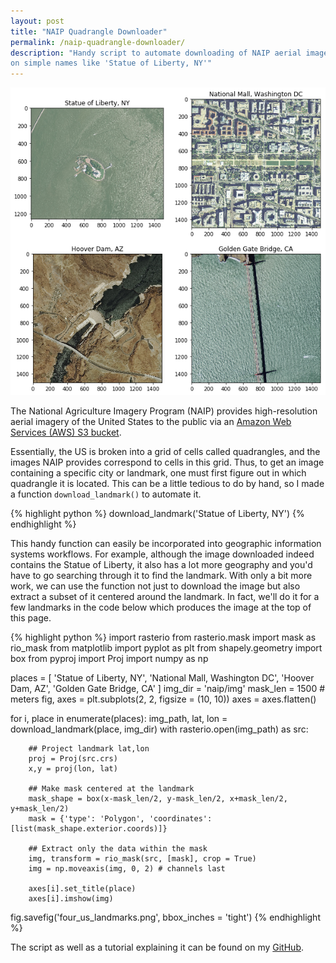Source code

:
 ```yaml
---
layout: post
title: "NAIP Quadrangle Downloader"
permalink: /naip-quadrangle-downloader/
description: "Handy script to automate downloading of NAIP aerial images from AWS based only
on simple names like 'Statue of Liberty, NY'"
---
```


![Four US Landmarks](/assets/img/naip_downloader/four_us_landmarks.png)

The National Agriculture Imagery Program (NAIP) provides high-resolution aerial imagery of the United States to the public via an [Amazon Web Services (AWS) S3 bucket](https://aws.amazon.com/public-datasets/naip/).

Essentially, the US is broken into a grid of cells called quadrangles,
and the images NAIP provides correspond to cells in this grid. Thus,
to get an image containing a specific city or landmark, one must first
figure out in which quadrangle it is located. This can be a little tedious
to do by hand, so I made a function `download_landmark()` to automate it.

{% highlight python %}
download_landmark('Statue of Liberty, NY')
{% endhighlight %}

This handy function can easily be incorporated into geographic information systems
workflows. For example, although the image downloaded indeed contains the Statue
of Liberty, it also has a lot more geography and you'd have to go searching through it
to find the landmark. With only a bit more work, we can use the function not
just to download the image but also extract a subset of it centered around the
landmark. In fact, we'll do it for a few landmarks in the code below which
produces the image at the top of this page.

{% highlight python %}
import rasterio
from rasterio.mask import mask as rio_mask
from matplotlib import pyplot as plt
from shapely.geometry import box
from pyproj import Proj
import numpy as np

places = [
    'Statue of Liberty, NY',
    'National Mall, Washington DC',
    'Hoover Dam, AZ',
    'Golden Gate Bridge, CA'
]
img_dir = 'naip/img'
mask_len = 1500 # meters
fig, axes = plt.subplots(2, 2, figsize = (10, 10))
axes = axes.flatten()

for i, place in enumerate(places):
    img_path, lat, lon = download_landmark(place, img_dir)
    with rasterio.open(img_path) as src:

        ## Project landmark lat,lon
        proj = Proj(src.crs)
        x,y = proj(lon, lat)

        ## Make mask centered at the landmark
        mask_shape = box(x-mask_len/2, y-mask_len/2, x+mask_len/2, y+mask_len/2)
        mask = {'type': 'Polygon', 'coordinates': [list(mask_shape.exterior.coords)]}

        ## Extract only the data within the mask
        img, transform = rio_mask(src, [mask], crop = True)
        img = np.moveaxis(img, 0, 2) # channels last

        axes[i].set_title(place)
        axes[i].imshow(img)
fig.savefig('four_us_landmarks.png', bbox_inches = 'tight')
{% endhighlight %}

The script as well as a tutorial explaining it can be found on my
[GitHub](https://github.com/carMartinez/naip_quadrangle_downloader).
----
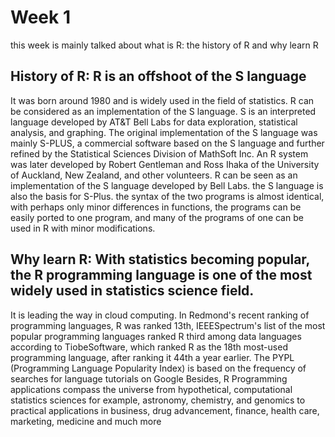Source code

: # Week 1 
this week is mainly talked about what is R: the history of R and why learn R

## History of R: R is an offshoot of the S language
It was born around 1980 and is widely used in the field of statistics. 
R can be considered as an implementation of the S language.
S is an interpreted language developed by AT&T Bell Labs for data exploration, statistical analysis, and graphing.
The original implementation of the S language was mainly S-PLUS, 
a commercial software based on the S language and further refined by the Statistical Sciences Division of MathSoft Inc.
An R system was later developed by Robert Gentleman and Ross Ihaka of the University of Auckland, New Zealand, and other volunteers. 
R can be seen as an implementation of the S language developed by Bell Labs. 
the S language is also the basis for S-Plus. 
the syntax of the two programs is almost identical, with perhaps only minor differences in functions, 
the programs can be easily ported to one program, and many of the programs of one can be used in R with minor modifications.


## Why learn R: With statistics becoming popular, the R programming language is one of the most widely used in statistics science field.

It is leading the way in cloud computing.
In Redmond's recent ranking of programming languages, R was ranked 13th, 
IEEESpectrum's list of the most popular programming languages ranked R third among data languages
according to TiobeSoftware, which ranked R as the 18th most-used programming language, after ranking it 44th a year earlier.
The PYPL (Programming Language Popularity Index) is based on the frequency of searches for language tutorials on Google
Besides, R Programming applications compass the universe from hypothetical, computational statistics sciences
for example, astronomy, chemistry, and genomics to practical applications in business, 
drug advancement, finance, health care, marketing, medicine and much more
----
**WHAT YOU ARE ASKED TO DO**
Of the lines above, copy each that contains "minor".

**TASK ANSWER**
the syntax of the two programs is almost identical, with perhaps only minor differences in functions, 
the programs can be easily ported to one program, and many of the programs of one can be used in R with minor modifications.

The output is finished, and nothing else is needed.